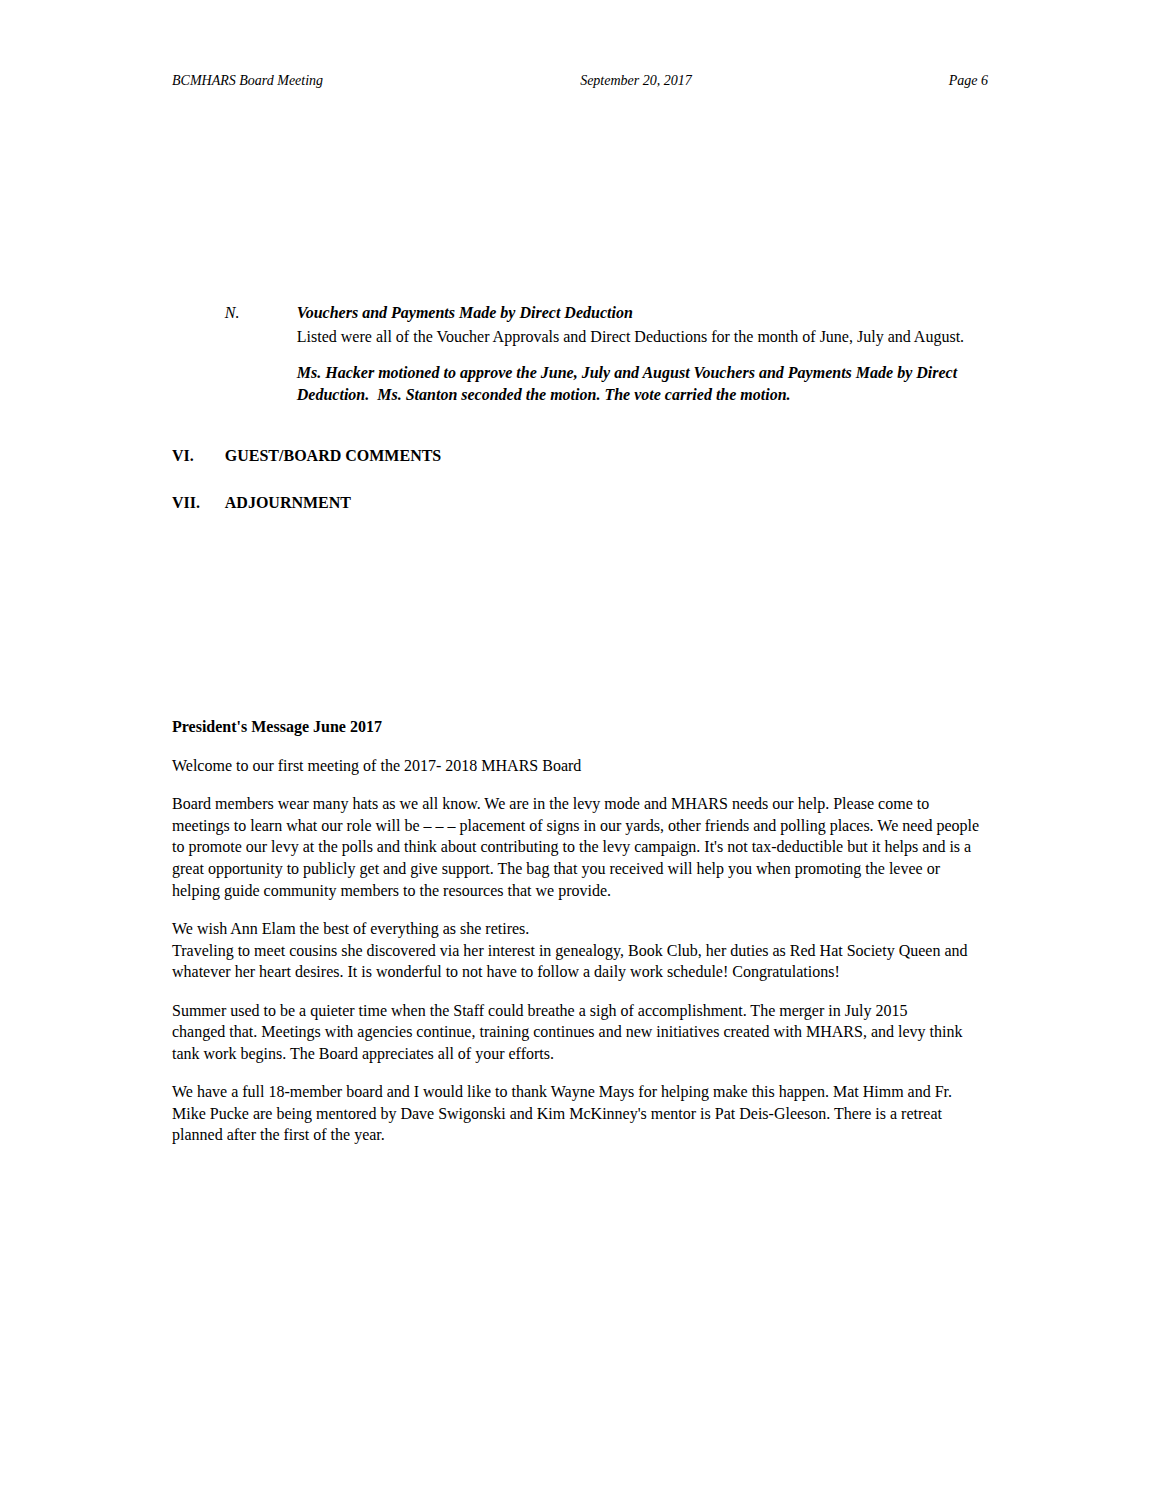BCMHARS Board Meeting September 20, 2017 Page 6
N.
Vouchers and Payments Made by Direct Deduction
Listed were all of the Voucher Approvals and Direct Deductions for the month of June, July and August.
Ms. Hacker motioned to approve the June, July and August Vouchers and Payments Made by Direct Deduction. Ms. Stanton seconded the motion. The vote carried the motion.
VI.
GUEST/BOARD COMMENTS
VII.
ADJOURNMENT
President's Message June 2017
Welcome to our first meeting of the 2017- 2018 MHARS Board
Board members wear many hats as we all know. We are in the levy mode and MHARS needs our help. Please come to meetings to learn what our role will be – – – placement of signs in our yards, other friends and polling places. We need people to promote our levy at the polls and think about contributing to the levy campaign. It's not tax-deductible but it helps and is a great opportunity to publicly get and give support. The bag that you received will help you when promoting the levee or helping guide community members to the resources that we provide.
We wish Ann Elam the best of everything as she retires.
Traveling to meet cousins she discovered via her interest in genealogy, Book Club, her duties as Red Hat Society Queen and whatever her heart desires. It is wonderful to not have to follow a daily work schedule! Congratulations!
Summer used to be a quieter time when the Staff could breathe a sigh of accomplishment. The merger in July 2015
changed that. Meetings with agencies continue, training continues and new initiatives created with MHARS, and levy think tank work begins. The Board appreciates all of your efforts.
We have a full 18-member board and I would like to thank Wayne Mays for helping make this happen. Mat Himm and Fr. Mike Pucke are being mentored by Dave Swigonski and Kim McKinney's mentor is Pat Deis-Gleeson. There is a retreat planned after the first of the year.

--*--

PROBLEM TO SOLVE>
Copy each line above exactly, with no images.

SOLUTION TO THIS EXERCISE>
BCMHARS Board Meeting September 20, 2017 Page 6
N.
Vouchers and Payments Made by Direct Deduction
Listed were all of the Voucher Approvals and Direct Deductions for the month of June, July and August.
Ms. Hacker motioned to approve the June, July and August Vouchers and Payments Made by Direct Deduction. Ms. Stanton seconded the motion. The vote carried the motion.
VI.
GUEST/BOARD COMMENTS
VII.
ADJOURNMENT
President's Message June 2017
Welcome to our first meeting of the 2017- 2018 MHARS Board
Board members wear many hats as we all know. We are in the levy mode and MHARS needs our help. Please come to meetings to learn what our role will be – – – placement of signs in our yards, other friends and polling places. We need people to promote our levy at the polls and think about contributing to the levy campaign. It's not tax-deductible but it helps and is a great opportunity to publicly get and give support. The bag that you received will help you when promoting the levee or helping guide community members to the resources that we provide.
We wish Ann Elam the best of everything as she retires.
Traveling to meet cousins she discovered via her interest in genealogy, Book Club, her duties as Red Hat Society Queen and whatever her heart desires. It is wonderful to not have to follow a daily work schedule! Congratulations!
Summer used to be a quieter time when the Staff could breathe a sigh of accomplishment. The merger in July 2015
changed that. Meetings with agencies continue, training continues and new initiatives created with MHARS, and levy think tank work begins. The Board appreciates all of your efforts.
We have a full 18-member board and I would like to thank Wayne Mays for helping make this happen. Mat Himm and Fr. Mike Pucke are being mentored by Dave Swigonski and Kim McKinney's mentor is Pat Deis-Gleeson. There is a retreat planned after the first of the year.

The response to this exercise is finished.